I remeber reading the book Quantum a guide for the perplexed, and in one section about Black holes, the contributer Paul Davies mentions negative energy, the Casimir effect, and the negative energy flux going into black holes; which on it's own I found intriguing and enthralling. Not only this, but he goes on to say;"The theoretical possibility of creating a flux of negative energy-in effect a beam of cold and dark, rather than a beam of heat and light- offered some bizarre and puzzling scenarios. Suppose such a beam were directed at a hot object rather than a black hole, such as an oven with an aperture protected by a shutter. It would seem the contents of the oven would lose energy and cool down. But this would be a clear breach of the celebrated second law of thermodynamics, by the loss of heat of the oven which would amount ot a loss of entropy, and the second law forbids the entropy of a closed system going down.(The beam itself has zero entropy.) The second law is the lynchpin of themrodynamics, and any violation would open the way to a perpetual motion machine, which is not thought possible."

 

What are your opinions on this, and do you think a violation would ever represent a possibility?

Posted

I have another question now, as negative energy can exist, deos that mean negative mass can too(at least in relation to a vacuum)?

Posted

There are a lot of conceptual things that are impossible; the devil's in the details. The Casimir effect arises from changing the boundary conditions of the vacuum with a conductor, and it requires work to assemble. The question becomes: How would you make the beam? I suspect the answer to that will explain why entropy wouldn't decrease.

 

Negative energy is a term that presupposes a zero-value, which is chosen for convenience.

Posted
Negative energy is a term that presupposes a zero-value, which is chosen for convenience.

Ah, I see. It is only negative then if we presuppose the energy of a vacuum to be zero, even though it isn't(like using it as a standard). What is the energy of a vacuum by the way? Is such a thing known?

Posted

If I remember correctly QM states a certain amount of energy associated with "each point of space". However, this would lead to having an infinite amount of energy within any volume and I don't think it's generally thought to be infinite, just damn big. :) Perhaps someone else knows better.

Posted

This is actually being discussed on a few other current threads (here's one). The value you get is infinite when you solve the QM equations. But that's inconvenient, so the infinity is generally discarded. However, the Casimir force shows that the solution is not entirely unphysical; you have to understand your boundary conditions to make sure you're doing things properly.

  • 10 months later...
Posted
This is actually being discussed on a few other current threads (here's one). The value you get is infinite when you solve the QM equations. But that's inconvenient, so the infinity is generally discarded. However, the Casimir force shows that the solution is not entirely unphysical; you have to understand your boundary conditions to make sure you're doing things properly.

I'm sorry if it seems innapropriate ressurecting this thread, but I was just having a look and realised that I failed to ask a pertinent question.

 

Why are the values you get infinite and why is it mathematically legitimate to discard the infinities? I think this process is called renormalisation.
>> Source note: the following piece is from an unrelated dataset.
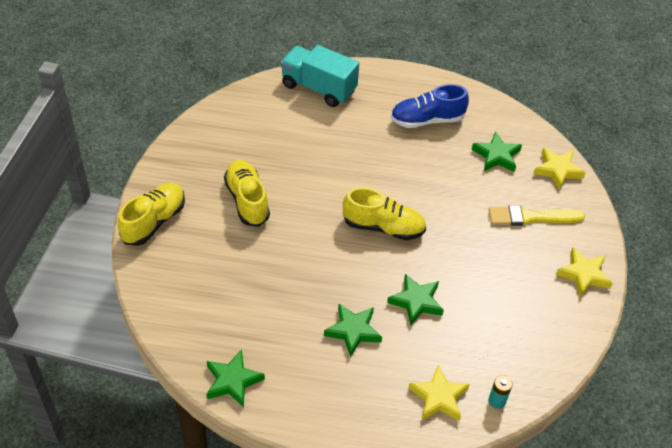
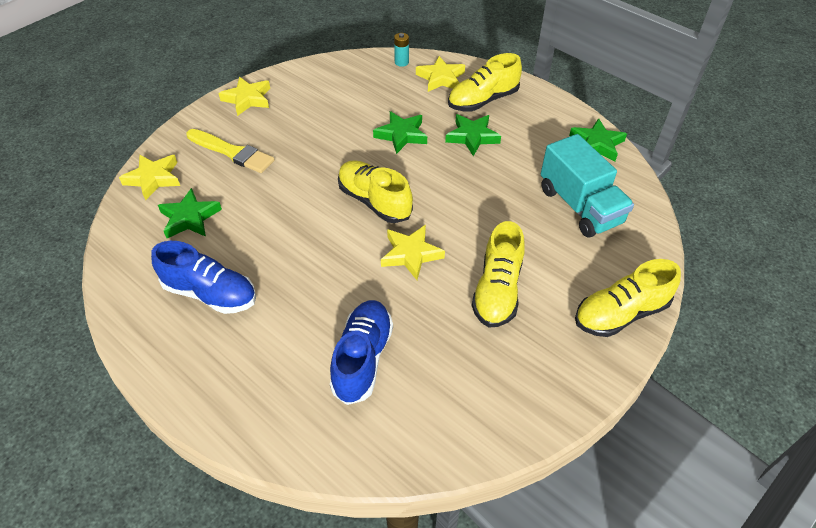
camera: 145 degrees left, 0 degrees up
turquoise truck [281,45,359,107] -> turquoise truck moved to [541,134,634,238]
none -> blue shoe [330,300,393,405]
none -> yellow star [381,225,445,280]
none -> yellow shoe [448,53,522,111]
Please could you shed some light on this?

Posted
Why are the values you get infinite and why is it mathematically legitimate to discard the infinities?

 

I consider it a sign of problems, and I don't consider it logically legitimate to just remove it. I think when the theories are better understood and improve it shouldn't have to be removed like that. It seems we can do it and not get punished but that does not justify it from a logical point of view. I think we're lucky, and there is a better, more proper resolution.

 

It seems to be the fact that the background spacetime is assumed to be a rigid and fixed prior reference (=thus with "infinite" inertia) that implies these infinite energies. This is just an approximation anyway until we know better, it isn't logically satisfactory as is.

 

/Fredrik

Posted

What we see are differences in energies between states. As I said before, what constitutes zero is often an arbitrary choice.

 

You get infinity because the solution to the problem is [math]E_k = (n + \frac{1}{2})\hbar\omega_k[/math] for every mode, k. There are an infinite number of modes, so that extra 1/2 becomes infinite, even when there are no photons present (n=0), when you sum over all k.

 

The presence of the Casimir force indicates that this is true — something is there. Empty space isn't really empty. But if it's always there, in empty space, and you're only interested in the energy difference between two states (when n changes), you are subtracting it off anyway. In a way it's just a matter of whether you are doing that first or last. Doing it first makes the math easier for many problems.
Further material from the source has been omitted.